Remember when it felt like Layer-2s—Arbitrum, Base, and others—were the inevitable future? Through 2024 and early 2025, users and liquidity rushed there for cheaper fees, and it looked like Ethereum L1 was being slowly bypassed.
Then 2025 told a different story.
According to 2025 data, Ethereum became the top destination for net capital inflows, pulling in $4.2 billion. This wasn’t gradual growth—it was a clear migration of high-value liquidity back from other networks to the main chain.
The contrast is telling. The largest net outflow came from Arbitrum, signaling that DeFi whales and major protocols were repositioning. Yes, L2s still process over 93% of all transactions—that remains their strength. But when you look at where the money sits, the picture flips: 86.5% of the ecosystem’s total economic value is now concentrated on Ethereum L1.
So why did capital move back?
First: security regained priority.
After events like the October 10, 2025 liquidation, risk tolerance dropped fast. More complex and younger L2 constructions suddenly felt fragile. When uncertainty rose, capital flowed toward the most battle-tested and secure environment—Ethereum mainnet.
Second: fees fell while liquidity deepened.
Ethereum gas costs returned to historically low levels, making L1 viable again for large transactions. For big players, once fees stopped being painful, there was little reason to accept additional layers of complexity.
Third: Ethereum remains the standard settlement hub.
The most important bridges anchor to Ethereum. The deepest stablecoin liquidity lives in ERC-20 form. When funds need to move to exchanges, major protocols, or the most liquid venues, they naturally route back to L1. Ethereum functions as the central settlement layer for the entire crypto ecosystem.
Interestingly, Ethereum wasn’t the only winner.
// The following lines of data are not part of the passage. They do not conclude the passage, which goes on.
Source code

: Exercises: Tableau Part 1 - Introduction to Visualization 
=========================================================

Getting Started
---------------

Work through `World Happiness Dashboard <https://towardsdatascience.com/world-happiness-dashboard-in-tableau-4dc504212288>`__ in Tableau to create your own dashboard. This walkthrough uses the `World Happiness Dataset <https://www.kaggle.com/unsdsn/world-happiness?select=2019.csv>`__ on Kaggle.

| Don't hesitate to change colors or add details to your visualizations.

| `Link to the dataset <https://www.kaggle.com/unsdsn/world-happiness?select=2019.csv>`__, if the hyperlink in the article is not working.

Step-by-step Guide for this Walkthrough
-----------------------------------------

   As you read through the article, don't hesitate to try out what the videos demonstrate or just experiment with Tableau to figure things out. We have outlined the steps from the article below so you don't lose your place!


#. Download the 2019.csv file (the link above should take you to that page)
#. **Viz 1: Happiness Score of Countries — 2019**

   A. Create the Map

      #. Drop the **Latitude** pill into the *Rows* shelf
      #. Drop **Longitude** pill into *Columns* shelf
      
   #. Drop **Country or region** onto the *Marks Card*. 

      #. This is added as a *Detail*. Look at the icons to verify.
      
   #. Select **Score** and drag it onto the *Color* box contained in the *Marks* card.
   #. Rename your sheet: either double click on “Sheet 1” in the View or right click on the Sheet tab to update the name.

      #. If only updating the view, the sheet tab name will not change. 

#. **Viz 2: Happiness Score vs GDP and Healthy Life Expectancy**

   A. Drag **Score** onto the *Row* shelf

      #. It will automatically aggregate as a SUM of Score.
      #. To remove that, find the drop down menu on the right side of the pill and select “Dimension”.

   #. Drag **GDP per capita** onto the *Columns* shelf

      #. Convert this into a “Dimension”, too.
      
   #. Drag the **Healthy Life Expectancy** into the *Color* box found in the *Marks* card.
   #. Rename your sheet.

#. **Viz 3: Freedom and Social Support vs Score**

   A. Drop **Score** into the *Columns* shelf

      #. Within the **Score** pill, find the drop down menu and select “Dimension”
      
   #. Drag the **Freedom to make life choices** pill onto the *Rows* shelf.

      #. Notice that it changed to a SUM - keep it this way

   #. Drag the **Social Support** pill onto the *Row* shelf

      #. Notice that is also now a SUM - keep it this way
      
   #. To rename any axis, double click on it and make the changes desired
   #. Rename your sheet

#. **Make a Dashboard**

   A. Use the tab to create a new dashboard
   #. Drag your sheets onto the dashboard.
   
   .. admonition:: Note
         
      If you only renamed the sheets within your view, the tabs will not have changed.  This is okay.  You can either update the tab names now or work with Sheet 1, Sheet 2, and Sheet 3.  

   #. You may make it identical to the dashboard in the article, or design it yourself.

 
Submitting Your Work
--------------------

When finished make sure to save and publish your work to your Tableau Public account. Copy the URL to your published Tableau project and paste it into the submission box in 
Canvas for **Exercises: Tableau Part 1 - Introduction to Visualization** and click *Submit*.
Hyperliquid, a derivatives-focused L1, ranked second with $2 billion in net inflows. That reinforces the broader pattern: capital isn’t loyal to a chain’s label—it follows activity, depth, and liquidity.
So what’s the takeaway?
2025 showed that Ethereum isn’t locked in a zero-sum L1 vs. L2 battle. Instead, the ecosystem behaves like a single layered system. L2s have become efficient zones for frequent, low-cost actions. Ethereum L1 has cemented itself as the capital—the place where core value is stored, large trades settle, and maximum security is expected.
The open question remains:
Is this concentration of liquidity on Ethereum L1 a lasting structural shift, or just a risk-off phase? When confidence returns in 2026, will capital once again chase yield across L2s and L3s?